Barron's published the damaging article over the weekend, pointing to intensifying competition in the e-commerce market and China's bleak economic landscape as key reasons for Alibaba's dismal outlook. It also highlighted a "seeming improbability" of growth numbers reported by the Chinese company over the past three fiscal years, ended March.
Citing JCapital Research, the report noted that Alibaba's growth numbers had "broken free of verifiable reality" and were not aligned with the Chinese government's overall figures on retail sales, consumer spending, or e-commerce.
Alibaba issued a sharp retort, accusing Barron's of publishing a report that lacked "integrity, professionalism and fair play". It said the forecasts were based on incorrect calculations, for instance, comparing Alibaba's stock performance to eBay's when the latter did not have operations in China.
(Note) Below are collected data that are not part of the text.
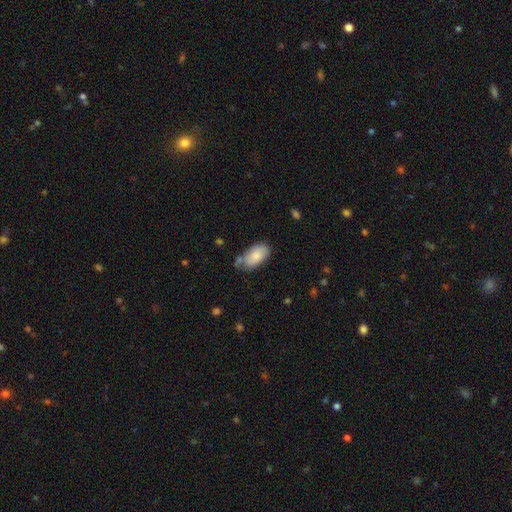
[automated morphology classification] Smooth or featured: smooth — 82% (featured or disk — 12%)
How rounded: in between — 95% (round — 3%)
Merging: none — 61% (minor disturbance — 25%)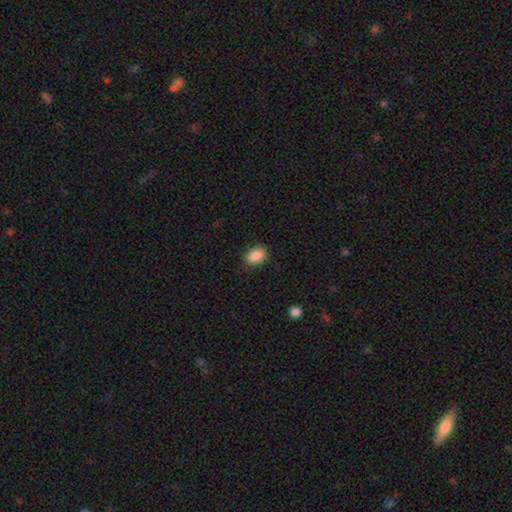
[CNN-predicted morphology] The model was most divided on "how rounded": in between: 78%, round: 20%, cigar-shaped: 1%. More confident: smooth or featured — smooth (89%); merging — none (86%).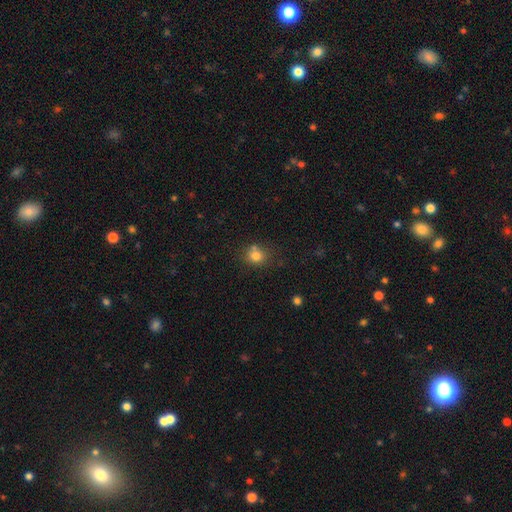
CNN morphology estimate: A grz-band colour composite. It shows a smooth galaxy with no disk features (78%) that is round (77%). Merging: none (62%).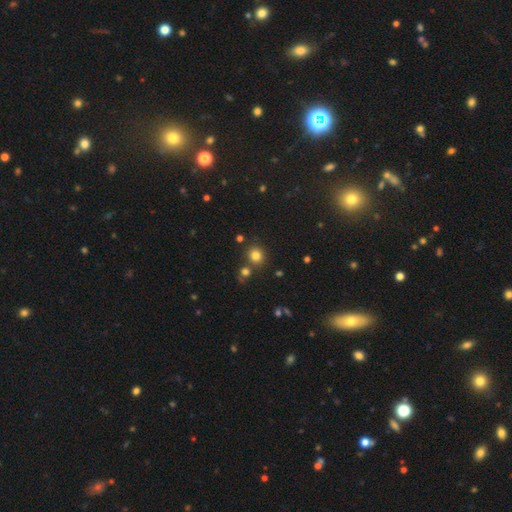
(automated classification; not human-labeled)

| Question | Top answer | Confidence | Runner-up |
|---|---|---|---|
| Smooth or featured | smooth | 79% | star or artifact (15%) |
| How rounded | round | 87% | in between (12%) |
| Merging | none | 78% | merger (12%) |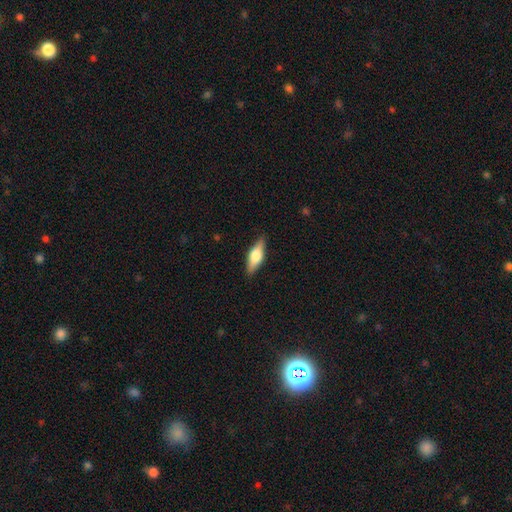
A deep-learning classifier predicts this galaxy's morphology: Overall: smooth (51%; featured or disk 43%). How rounded: in between (56%; cigar-shaped 41%). Merging: none (88%).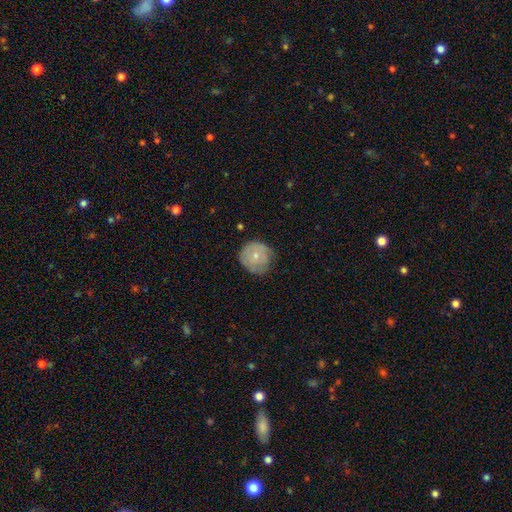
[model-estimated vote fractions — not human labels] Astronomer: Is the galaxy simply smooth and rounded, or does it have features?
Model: smooth — 65%.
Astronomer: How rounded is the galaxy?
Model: round — 92%.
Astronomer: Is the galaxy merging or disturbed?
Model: none — 68%.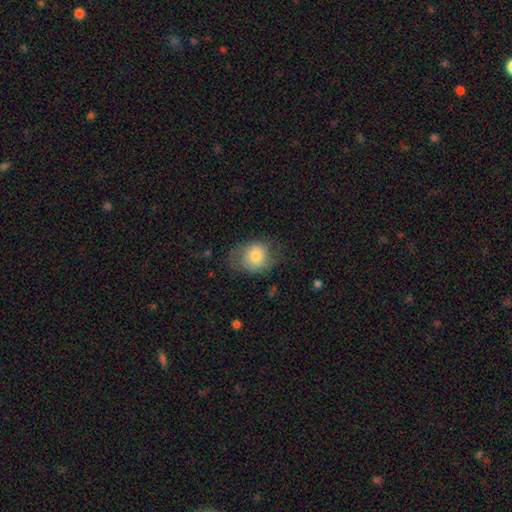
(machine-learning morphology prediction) Smooth or featured? smooth (71%)
How rounded? round (58%)
Merging? none (55%)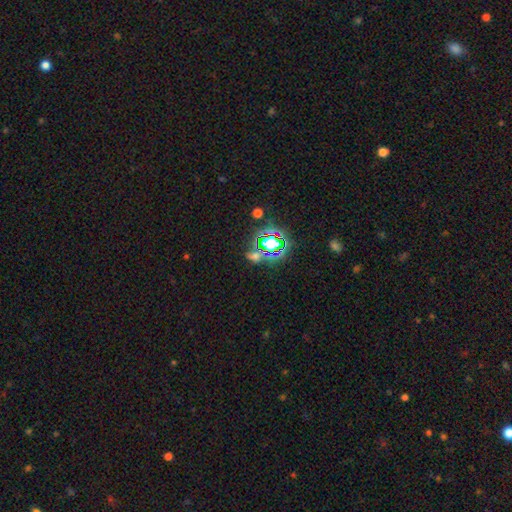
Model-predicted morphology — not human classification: A star or artifact, not a galaxy (60%).

Vote fractions:
- Smooth or featured? star or artifact: 60% / smooth: 29% / featured or disk: 10%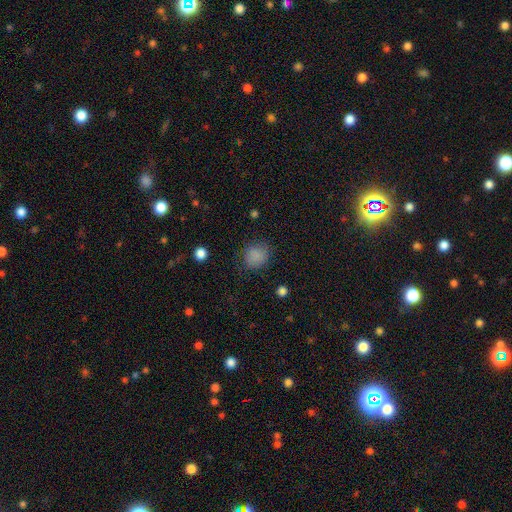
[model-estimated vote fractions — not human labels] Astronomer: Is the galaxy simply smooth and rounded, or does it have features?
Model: smooth — 84%.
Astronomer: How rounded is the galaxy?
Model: round — 81%.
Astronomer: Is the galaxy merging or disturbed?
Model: none — 80%.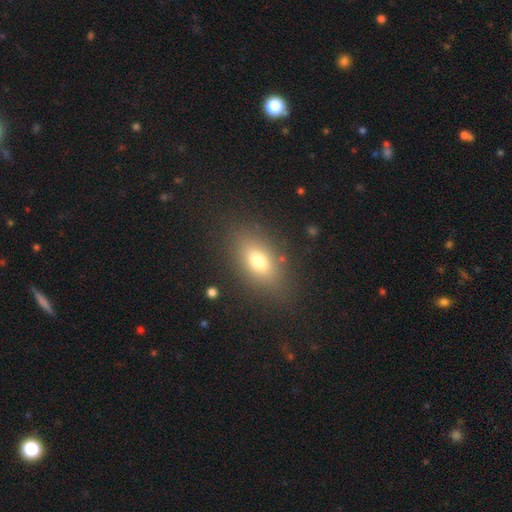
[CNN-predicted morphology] Overall: smooth (73%). How rounded: in between (84%). Merging: none (83%).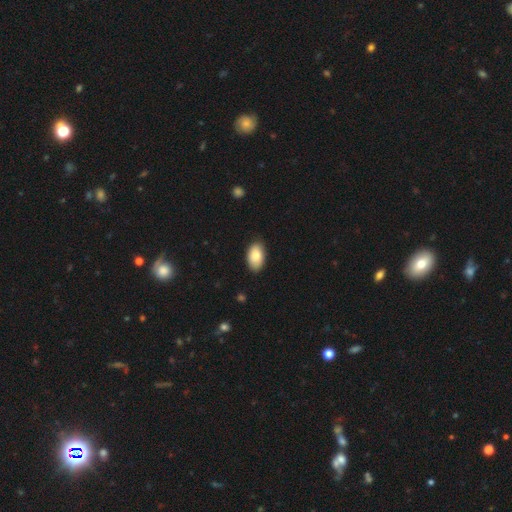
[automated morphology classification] Smooth or featured: smooth — 85% (featured or disk — 9%)
How rounded: in between — 94% (round — 5%)
Merging: none — 85% (minor disturbance — 12%)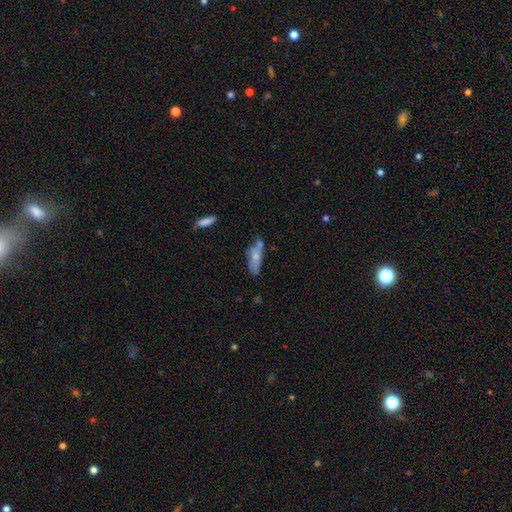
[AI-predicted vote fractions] Morphology: type=smooth (62%); roundness=in between (58%); merging=none (47%).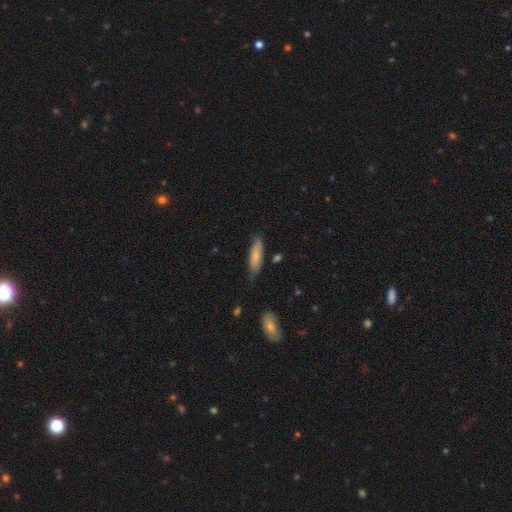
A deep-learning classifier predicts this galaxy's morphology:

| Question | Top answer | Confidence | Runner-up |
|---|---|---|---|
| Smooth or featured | smooth | 75% | featured or disk (19%) |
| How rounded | cigar-shaped | 49% | tied: in between (49%) |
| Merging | none | 68% | minor disturbance (25%) |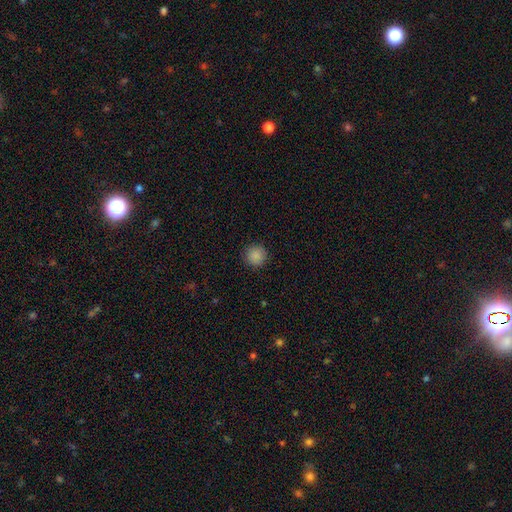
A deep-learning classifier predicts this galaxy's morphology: Smooth or featured? Predicted: smooth (p=0.88). How rounded? Predicted: round (p=0.95). Merging? Predicted: none (p=0.91).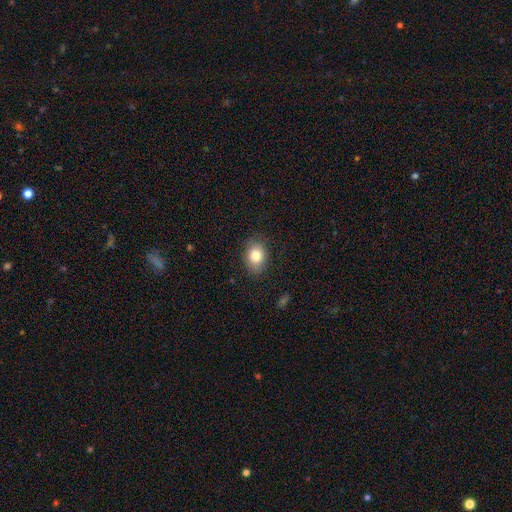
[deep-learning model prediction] This is clearly a smooth galaxy (82%). How rounded: likely in between (66%). Merging: clearly none (82%).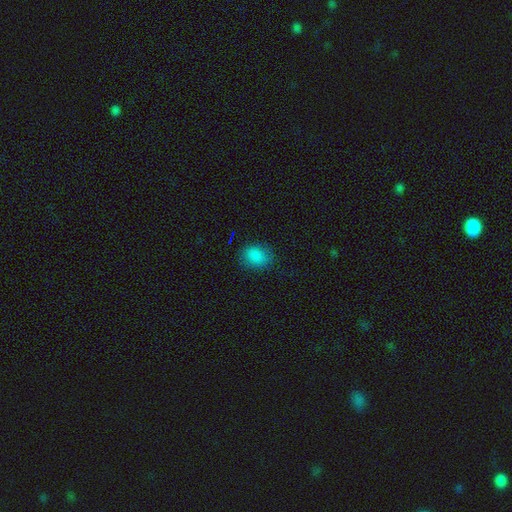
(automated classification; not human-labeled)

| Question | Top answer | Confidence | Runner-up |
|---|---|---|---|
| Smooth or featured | smooth | 85% | star or artifact (11%) |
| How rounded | in between | 60% | round (39%) |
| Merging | none | 81% | minor disturbance (14%) |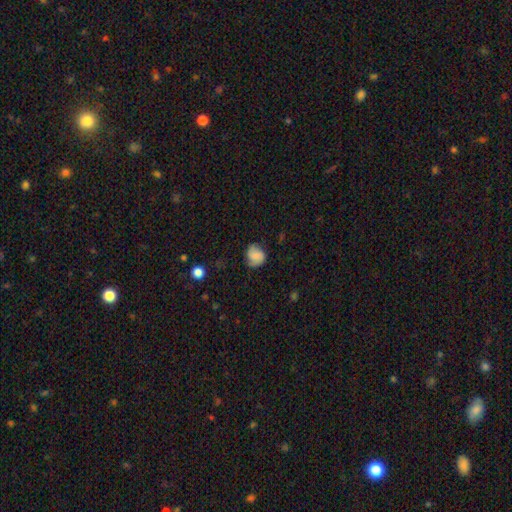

It added that a fairer comparison would look at Alibaba's Chinese competitors such as Tencent and Baidu, which showed similar growth rates.
Alibaba also refuted suggestions that its numbers were inflated and that its shareholders had only "virtual ownership" of the business.
"These statements are misleading," said Jim Wilkinson, the company's senior vice president of international corporate affairs. "Alibaba shareholders own shares in a holding company that holds 100 percent equity stakes in its Chinese operating subsidiaries." It added that 86 percent of revenues of its fiscal year 2015 were generated through 95 percent of the company's assets that were held in these subsidiaries.
The Barron's article also questioned the actions of founder and chairman Jack Ma, suggesting he was moving corporate funds to support private investments. It pointed to a 2014 investment in Wasu Media as well as Ma's 40 percent controlling stake in three investment funds established by a company he founded, called Yunfeng Capital. These funds were stated as co-investors with Alibaba in a number of investments.
Ma also "quietly transferred" the ownership of mobile and e-payment unit, Alipay, out of Alibaba and into a separate private partnership controlled by Ma. This, the report said, removed Alibaba's rights to Alipay's earnings.
Alibaba said this was done to meet licensing requirements by Chinese banking regulations, mandating non-bank payment processors to be domestically owned. Barron's described the explanation as "somewhat flimsy" since Alipay was domestically owned, both before and after the transfer.
In its response, Alibaba said Ma had publicly announced plans to reduce his shareholding percentage in Alipay's holding company so that it would not exceed his shareholding in Alibaba Group. "This reduction will be effected in a manner by which neither Jack Ma nor any of his affiliates would receive any economic benefit," Wilkinson said in the statement.
He added that Ma would not personally benefit from related party transactions, including his 40 percent stake in Yunfeng Capital, and the transaction with Wasu Media.